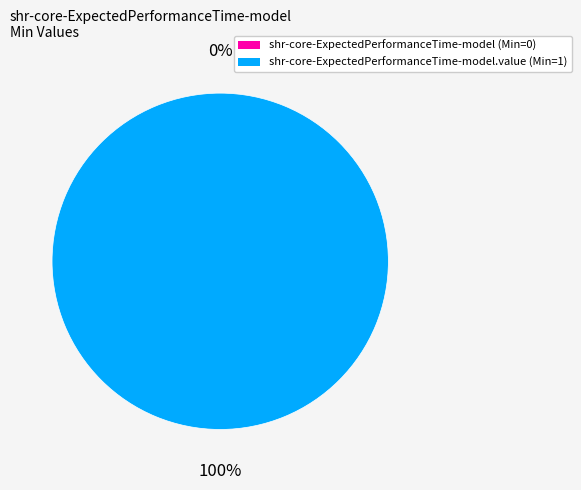

To the nearest percent, what is the difference between the shr-core-ExpectedPerformanceTime-model and shr-core-ExpectedPerformanceTime-model.value slice percentages?

100%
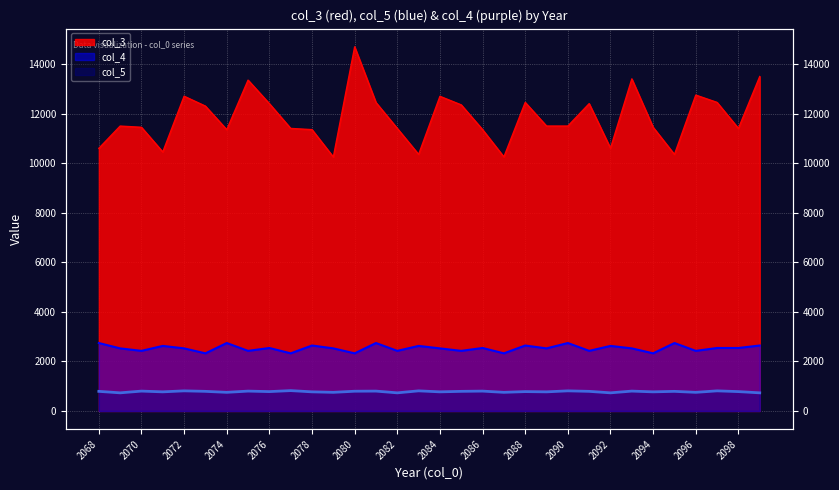

Which has a higher value, 2097 or 2095?

2097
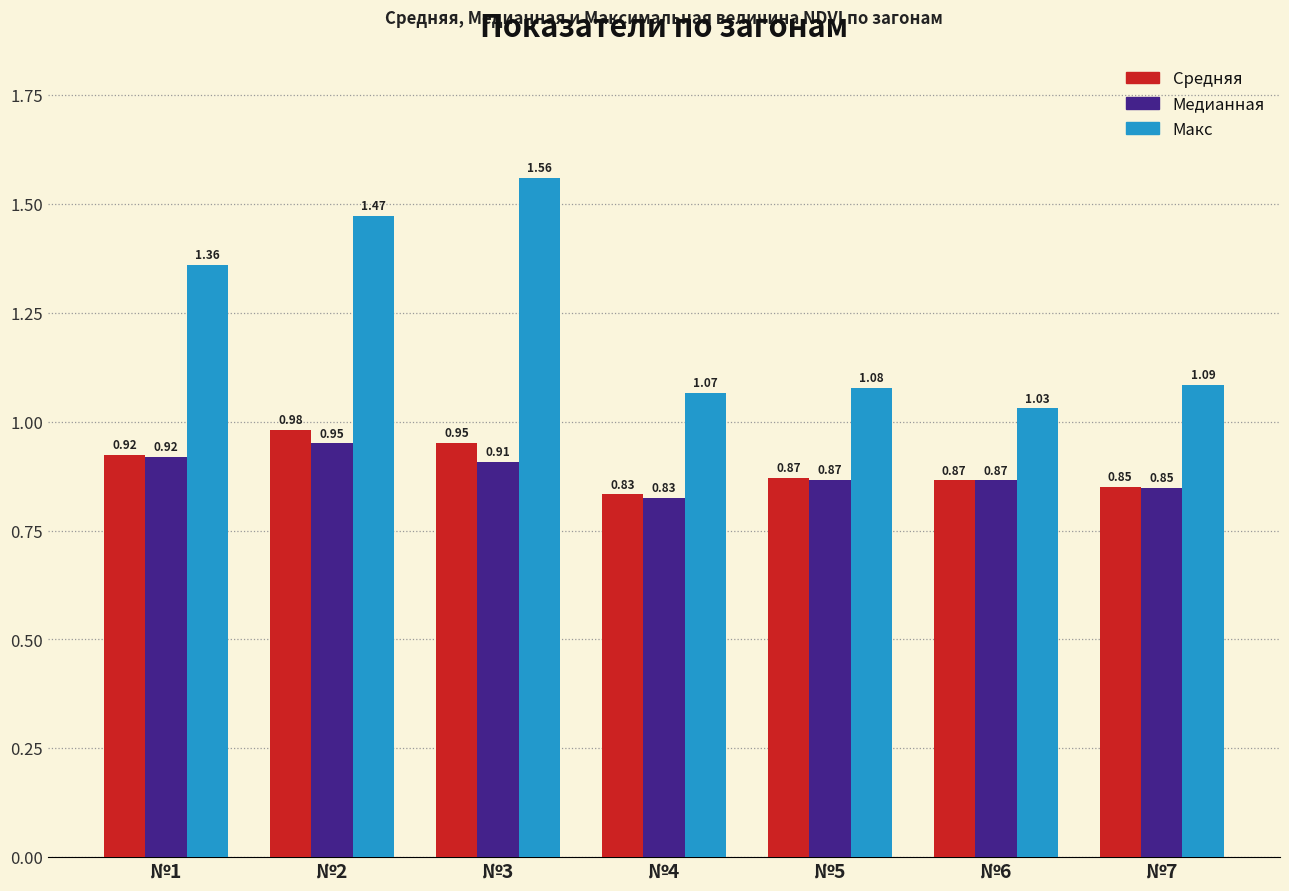

What is the total value across all series at №6?

2.8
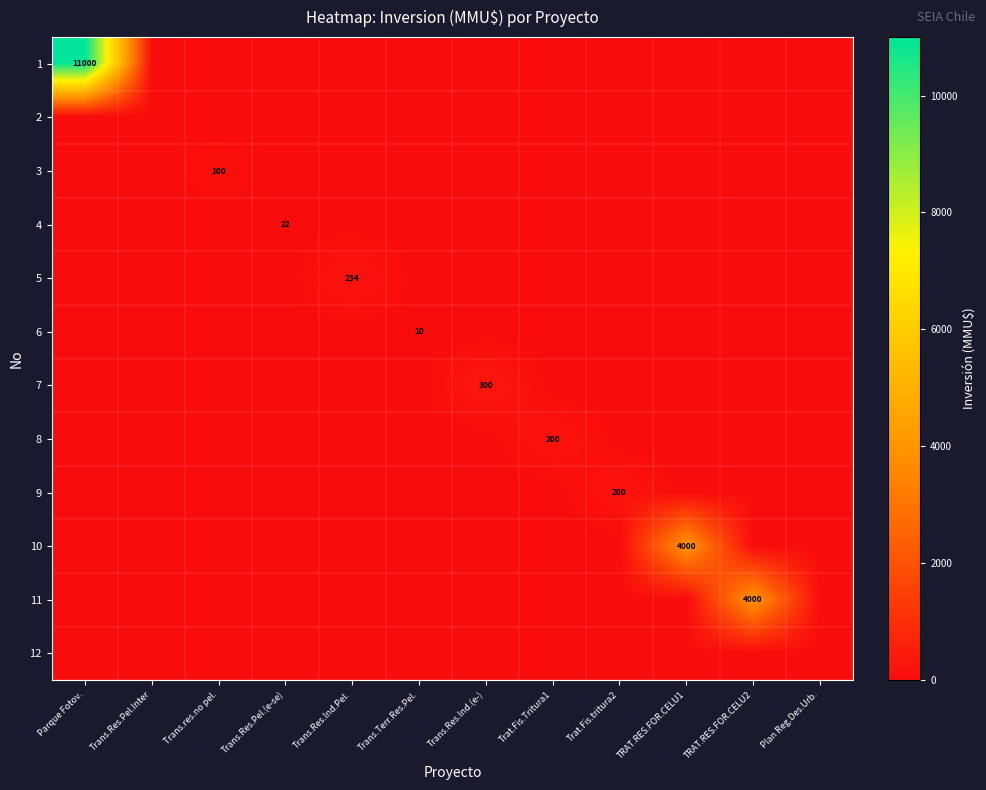

Which series has the largest total across all categories?

1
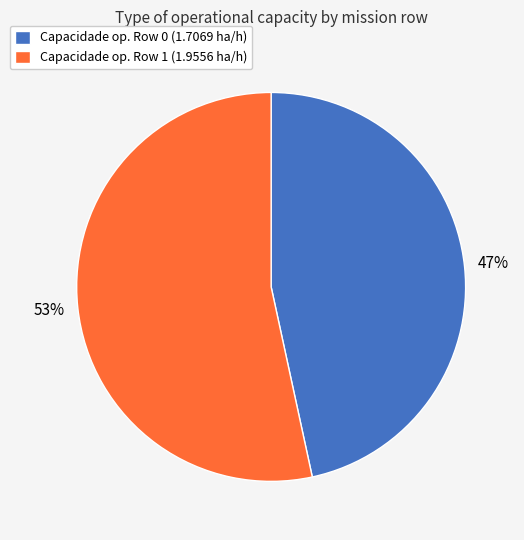

Is there a majority slice in this chart?

Yes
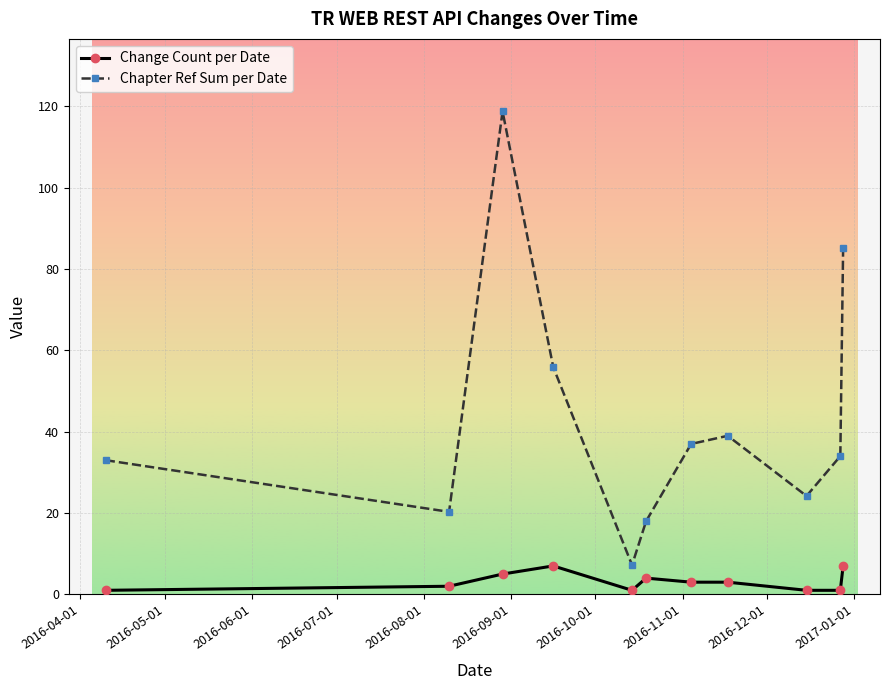

Reading right to left, transcribe all the data shown in this chart.

Change Count per Date: 7.0	1.0	1.0	3.0	3.0	4.0	1.0	7.0	5.0	2.0	1.0
Chapter Ref Sum per Date: 85.2	34.0	24.2	39.0	37.0	18.0	7.2	55.9	118.8	20.3	33.0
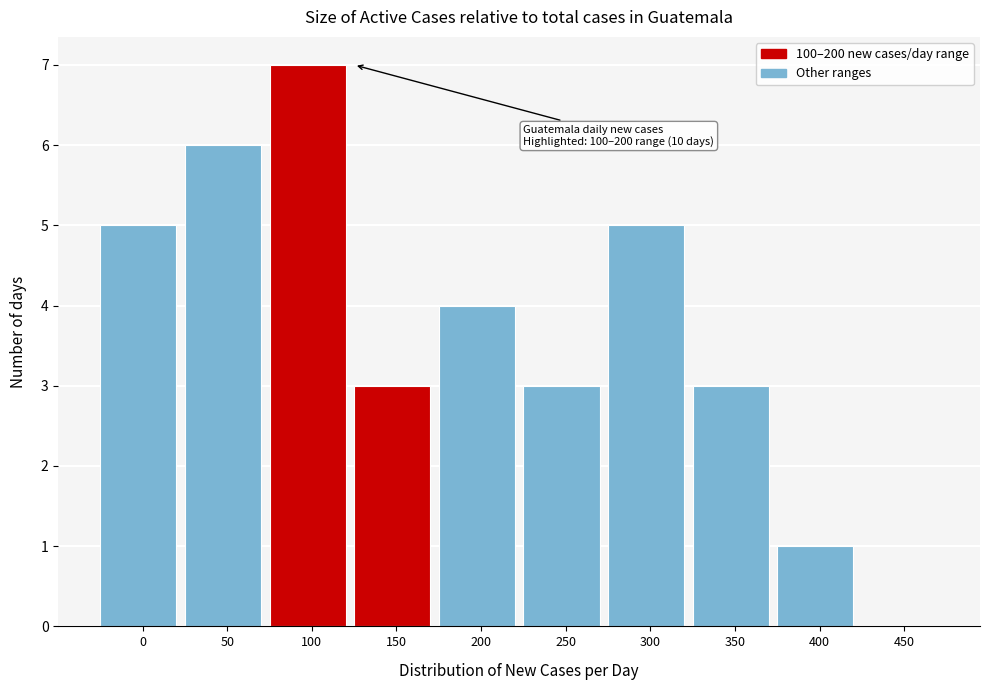

Reading right to left, transcribe all the data shown in this chart.

450=0	400=1	350=3	300=5	250=3	200=4	150=3	100=7	50=6	0=5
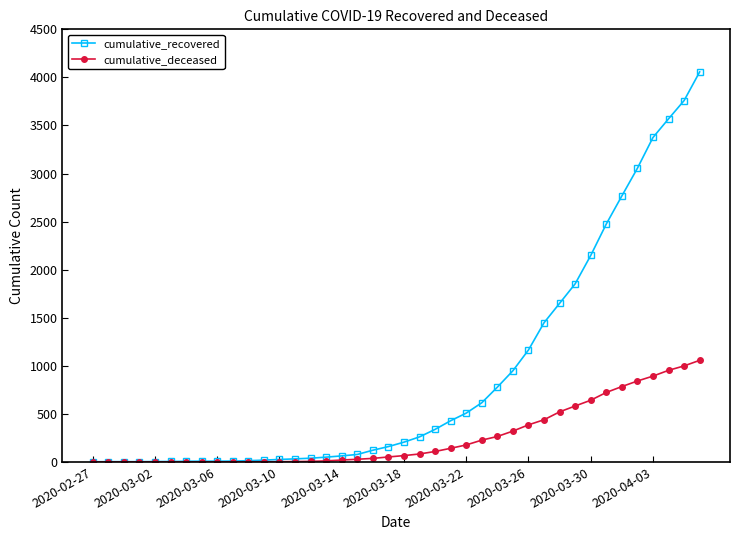

Which series has the widest spread of values?

cumulative_recovered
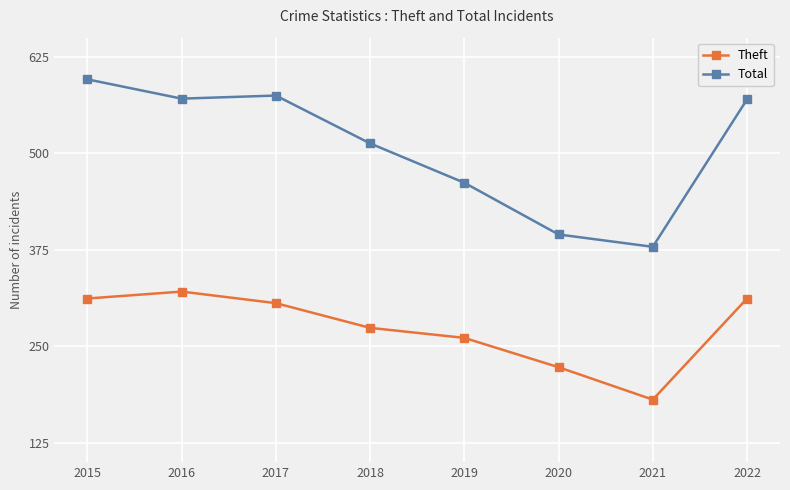

Rank the series by their maximum value, from lowest to highest.

Theft, Total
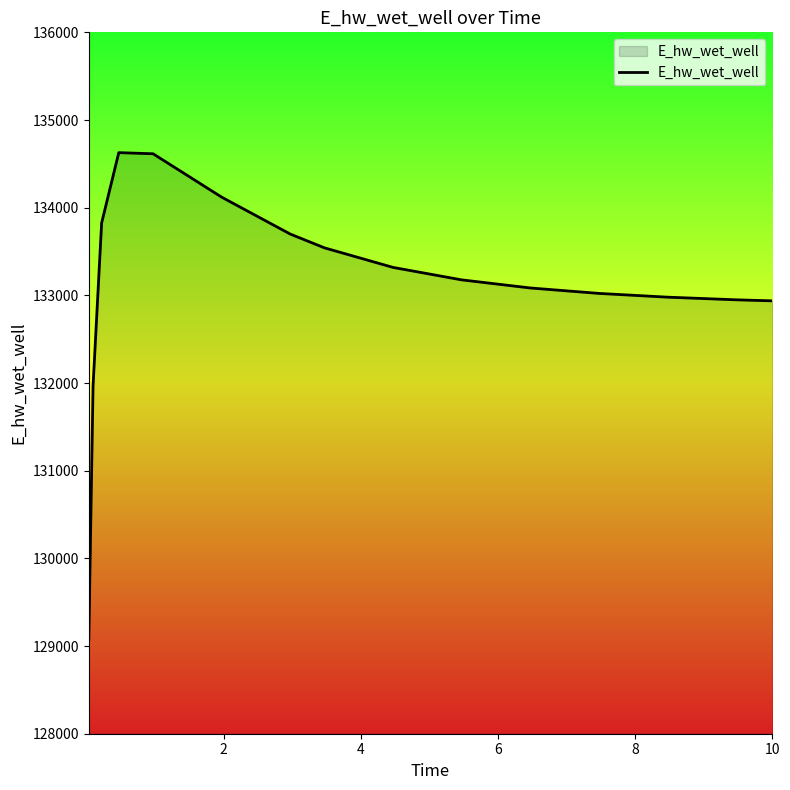

What is the difference between the maximum and minimum values?

5557.5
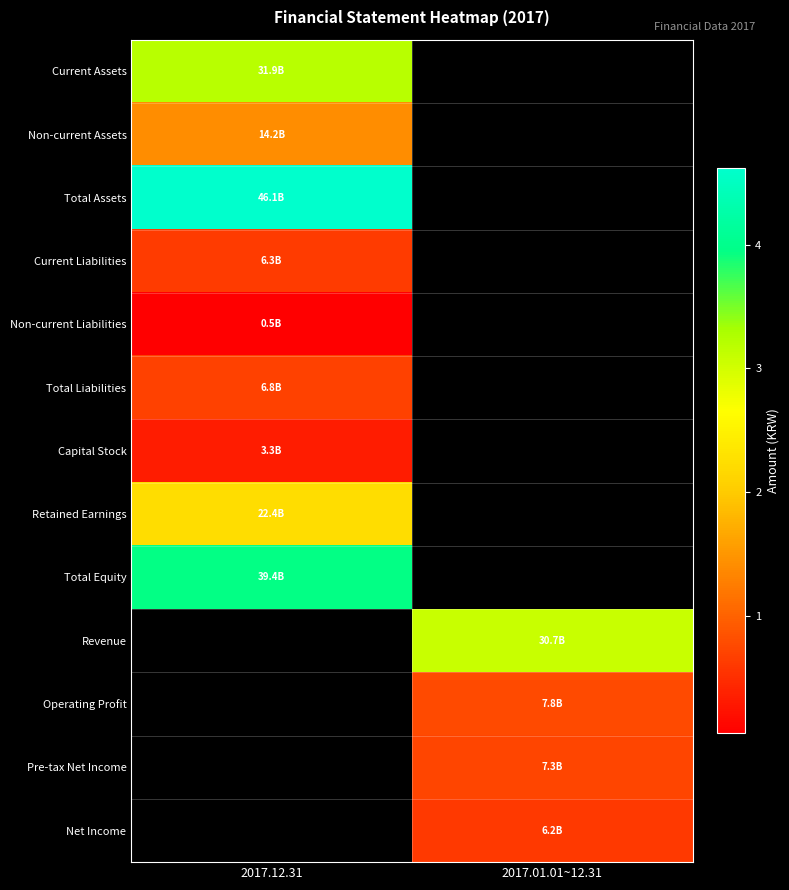

At which label does Total Equity reach its minimum?

2017.12.31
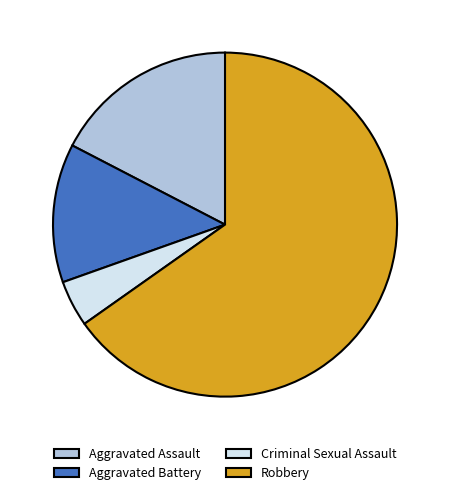

What is the majority slice?

Robbery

[Work required] Find each line in the records above that contains the word "Date", and copy those lines in full.

[Result of this exercise]
Change Count per Date: 7.0	1.0	1.0	3.0	3.0	4.0	1.0	7.0	5.0	2.0	1.0
Chapter Ref Sum per Date: 85.2	34.0	24.2	39.0	37.0	18.0	7.2	55.9	118.8	20.3	33.0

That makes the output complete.